RECENSIE 'Musica Cunera'

Text Example

advertentie



De laatste tijd ontstaat er gelukkig weer meer waardering voor het orgeltype dat onder de noemer ‘Neo-Barok’in de jaren ‘50-’70 van de vorige eeuw in Nederland tot ontwikkeling kwam. Het Van Vulpen-orgel in de Cunerakerk te Rhenen werd in 1957 (dus een jaar na het orgel van de Nicolaïkerk te Utrecht!) gebouwd door van Vulpen te Utrecht, onder advies van Lambert Erné. Het borstwerk was toen nog geheel gereserveerd. In 1980 werden dertien gereserveerde registers (waaronder het complete Borstwerk) geplaatst, maar deels niet volgens het bestek van 1957. Daardoor missen we nu op dat manuaal de Quintadeen 4′, Cimbel en Regaal 4′, registers die me in dit concept essentiëler lijken dan drie- en eenvoets fluiten.

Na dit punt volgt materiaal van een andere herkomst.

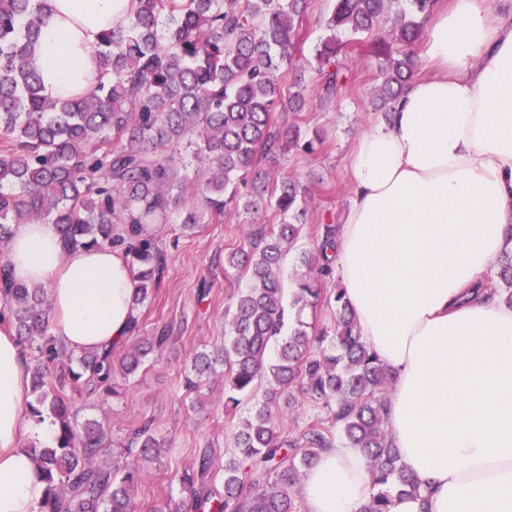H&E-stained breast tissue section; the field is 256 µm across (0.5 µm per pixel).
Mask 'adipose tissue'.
Instances as JSON below:
<instances>
[{
  "mask_svg": "<svg viewBox=\"0 0 512 512\" xmlns=\"http://www.w3.org/2000/svg\"><path fill=\"white\" fill-rule=\"evenodd\" d=\"M37 64L54 100L88 92L90 51L129 0H44ZM434 73L350 154L352 190L334 268L368 349L389 370L386 425L419 494L388 512H512V305L489 286L512 245V0H449L424 19ZM46 287L53 336L101 352L131 334L135 283L121 250H65L56 225H15L0 257ZM28 358L0 319V512H33L45 484L23 436ZM376 488L364 456L323 450L304 512H359Z\"/></svg>",
  "mask_w": 512,
  "mask_h": 512,
  "instance_id": "obj_1",
  "label": "adipose tissue"
}]
</instances>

Interessant is een citaat uit de notulen van 29 juni 1953:

’De Voorzitter acht risico aanwezig, wanneer bij het bouwen van een orgel plaats wordt gelaten voor later aan te brengen stemmen, omdat over vele jaren misschien niet meer beschikt kan worden over de betreffende orgelbouwer. De heer Erné acht dit niet van betekenis, aangezien de orgelbouwers zich nu en in de toekomst goed zullen kunnen aanpassen’. Een citaat om over na te denken!

In 2010 werd groot onderhoud uitgevoerd, waarbij (volgens het cd-booklet) onder andere de aanspraak werd verbeterd. De meeste aanspraak zit nu nog in het houten pijpwerk en de basis-prestanten. De hogere registers zijn deels keurig geëgaliseerd qua aanspraak, anderzijds is het nu zo dat je het een als meer spectaculair ervaart dan het andere. Daardoor is naar mijn gevoel de bruikbaarheid voor organisten die niet zoveel met dit type hebben misschien vergroot, maar is de zeggingskracht van het concept als muzikaal geheel beslist niet groter geworden…

De afronding van de renovatie vormde een goede aanleiding om een cd van het orgel te laten maken door de organist Arno van Wijk, die sinds zijn benoeming te Goes een monumentaal Marcussen-orgel tot zijn beschikking heeft.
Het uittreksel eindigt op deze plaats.